Can you share some more about your learnings? I'm familiar with EAV as a concept but not the performance implications of EAV vs jsonb. Googling "mapped generic columns" didn't turn up anything that seemed relevant, and I'm curious what you mean specifically by "array values" as a solution in this space.

nhoughto · on Nov 2, 2021

yeah sorry i just made up 'mapped generic columns',

my progression was trying to find a soln for immutable key/values (immutable enabling some different tradeoffs then others might have) where most of my values are bigints so only a couple of bytes to store.

I worked through approaches: 1. obvious skinny table with duplication 2. EAV optimisation to reduce duplication

The problem with both of these is that having 1 key/value per row with a small value (8 bytes~) meant 23-27 byte row overhead, which obviously increases your storage cost dramatically.

So i looked at how to have more values on each row, so maybe 23-27 bytes overhead for 500 values..

3. EAV with values grouped into an array per row, similar to EAV but instead of 1 value per row, map N values onto 1 row using an array column. So N values are all in one array on a row, and accessed by index. This has the lowest storage overhead, because of row compression you can get on average an 8 byte bigint stored for only 6 bytes per value (so no overhead, actual savings on the raw values..), but value access via array index isn't very efficient especially for sparse arrays, or sparse queries across millions of rows. And tom says maybe not: https://marc.info/?l=pgsql-performance&m=131229661705005&w=2

Good thing about 3 is that you can abstract the value -> row array mapping in SQL, so app doesn't need to care about it, but array access is slower than i'd like, so how to avoid that? Maybe map N values onto generic columns instead? No array access penalty, and less framework fighting..

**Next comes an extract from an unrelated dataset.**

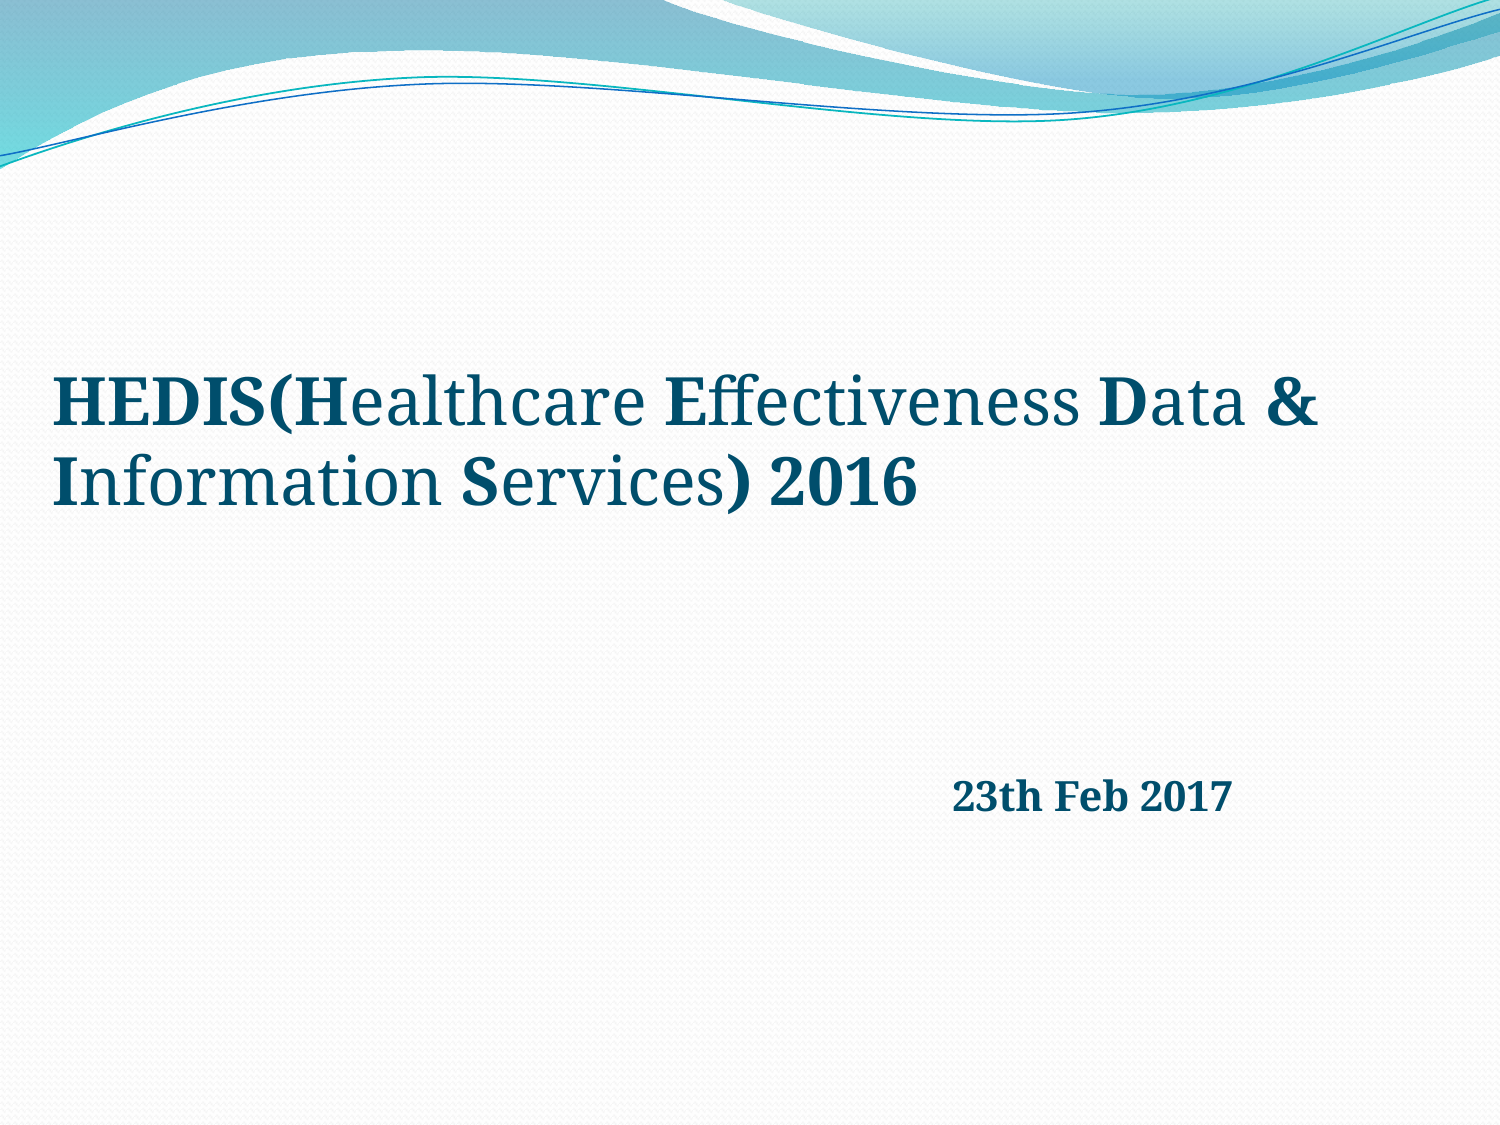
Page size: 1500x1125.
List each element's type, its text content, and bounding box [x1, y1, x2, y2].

4. So like 3 but instead of N values in an array per row, have values in N generic columns per row (value_1, value_2 etc). It is too hard/bad ergonomics to do this in SQL/pgplsql, so now the app has to be aware of what value is in which generic column name, which was ok for us and it has much better query performance. In terms of storage cost, there is a relationship between number of columns/values per row and how much data is required to be paged in to retrieve a value (performance) and row overhead and compression efficacy. We landed on 100 values per row I think, this meant bigint was 8-10 bytes to store instead of the more efficient for approach 3 is tunable tho upto the column per row limit of ~1600.

Can dig up proper numbers later if useful but thats the general idea.

nhoughto · on Nov 1, 2021

Ah yeah it’s probably jsonb (duh). That’s not efficient, but sometimes you don’t care about that!